The day of the appointment had arrived, and it’s amazing the things I remember, and things my mind has chosen to forget. I can honestly tell you that I don’t remember much. I don’t remember the waiting room or even getting x-rays done. In fact, I am not sure I did. I only remember the moment the Doctor came into the room.
He was an older man, a retired orthopedic surgeon, who wore glasses and blue and white plaid shirt. He walked in, and immediately made his way to his rolling stool. He placed both hands on his knees, and looked at me as he bent forward. His stare was an empty stare, the kind of stare you give an enemy, numb and with no compassion, he did not exude any kind of friendly vibes, and in fact I am not sure he’d seen a patient under the age of 60, in years. He began by saying, “ it doesn’t look good. You have two major curves, both equally bad, 72 degrees in the lumbar, and 54 in the thoracic.”
Borrowed from Hot 100 Tips
He paused, and I stared and waited for him to continue. I think he saw my look of confusion. What he had just said might as well have been a foreign language, all I knew was that whatever he had just said, it wasn’t good news. He began again, “ You need surgery.
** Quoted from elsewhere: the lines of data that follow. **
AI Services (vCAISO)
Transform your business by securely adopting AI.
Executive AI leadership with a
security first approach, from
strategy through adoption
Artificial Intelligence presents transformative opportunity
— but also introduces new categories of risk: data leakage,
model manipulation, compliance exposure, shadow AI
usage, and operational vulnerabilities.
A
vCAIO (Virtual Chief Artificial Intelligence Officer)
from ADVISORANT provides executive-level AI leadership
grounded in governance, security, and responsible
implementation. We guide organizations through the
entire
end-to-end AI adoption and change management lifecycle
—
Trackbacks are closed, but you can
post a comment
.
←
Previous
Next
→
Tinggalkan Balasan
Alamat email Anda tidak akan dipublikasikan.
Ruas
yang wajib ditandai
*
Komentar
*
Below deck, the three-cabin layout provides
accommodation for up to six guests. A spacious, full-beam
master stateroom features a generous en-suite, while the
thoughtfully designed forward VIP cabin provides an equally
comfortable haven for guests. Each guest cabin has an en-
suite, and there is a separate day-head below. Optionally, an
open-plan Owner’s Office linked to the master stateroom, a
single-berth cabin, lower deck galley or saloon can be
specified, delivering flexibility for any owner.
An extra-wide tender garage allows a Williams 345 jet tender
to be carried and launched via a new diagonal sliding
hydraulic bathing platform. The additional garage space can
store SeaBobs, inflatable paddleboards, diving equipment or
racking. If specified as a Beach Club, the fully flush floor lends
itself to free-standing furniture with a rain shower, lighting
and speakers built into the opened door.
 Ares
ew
If you do not get surgery, by the time your 30 your spine will have crushed your lungs and your heart and you will probably be dead.” He said it straight and to the point. There was no filter, he was accustomed to working with the elderly, people who had heard it all, but at that point I was just a child, no one had ever said anything like that to me. I just sat there, and held in my tears, pretending to be strong, it was all that I knew, if I couldn’t pretend to be strong, I would never muster the courage to actually pull it off. I replied by asking, “Can you do this surgery?” He quickly replied, “No. I don’t do surgery anymore, and I don’t work with children. You have to see a pediatric orthopedic. Suzy at the front counter will give you the name of a Doctor I highly recommend, there might be a long wait to see him, but he’s worth the wait.” He paused and continued, “Do you have any other questions?” I shook my head and he stood up, shook both of our hands and walked out. My mama began to question me, “what did he say, tell me what he said.” I couldn’t speak I had no words. Had I said anything, I would have broken down into a million tiny pieces, so instead I was just quiet. I needed to process what he had just said, and what that meant for me. We walked out of the room and headed towards the counter.
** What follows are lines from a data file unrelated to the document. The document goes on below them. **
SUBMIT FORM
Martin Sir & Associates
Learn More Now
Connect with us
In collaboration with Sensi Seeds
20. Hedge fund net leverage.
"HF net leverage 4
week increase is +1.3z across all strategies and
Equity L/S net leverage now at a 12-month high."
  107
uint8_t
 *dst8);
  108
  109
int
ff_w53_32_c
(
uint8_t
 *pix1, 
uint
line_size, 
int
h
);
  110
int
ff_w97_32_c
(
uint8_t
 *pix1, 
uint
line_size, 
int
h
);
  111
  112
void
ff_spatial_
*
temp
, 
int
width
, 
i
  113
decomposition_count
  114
At the reception desk, I spoke to Suzy and she wrote the phone number and the name of the pediatric orthopedic Doctor at Nemours clinic, Dr. Price. I took the piece of paper and squeezed it tight. I thanked Suzy and walked out, with my mama slowly behind me. She continued to pester me, asking me what he had said. But I was in a zone, her words were washed out, I could only see her lips moving but there was no sound. I was in shock and once I sat down in the passenger seat of my mama’s corolla, I felt the fear over come me. Fear that pumped through my veins leaving every inch of my body in a tremble. It was a fear that consumed me, that left me petrified. A vacuum that sucked any ounce of confidence I had left. And that was it, I broke down and I just cried the entire way home. I couldn’t speak, I just cried. My mama stopped asking and just drove. We made it home, and as soon as I walked in the door my brother was there to receive me. I just hugged him and cried. Still gripping on to the little piece of paper that Suzy had given me.
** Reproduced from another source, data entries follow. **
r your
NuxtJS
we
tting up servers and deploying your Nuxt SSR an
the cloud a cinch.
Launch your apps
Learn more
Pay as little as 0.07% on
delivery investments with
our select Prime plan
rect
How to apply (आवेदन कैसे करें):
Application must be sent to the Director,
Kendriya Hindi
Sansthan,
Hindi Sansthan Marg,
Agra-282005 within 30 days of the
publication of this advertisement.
Once I finally settled down, I told everyone I had to have surgery. From the point on, I never cried about having surgery again. Those tears were a way of mentally preparing myself for what was to come. Tears of fear and of sadness, for myself. Tears that once I wiped off, left traces of strength with every drop. I could only be strong, and fearless. There was no room for fear and sadness in the journey that lay ahead. I was ready, and prepared, I would have had surgery the next day had I had that option. But this was only the beginning; there was still a long road ahead.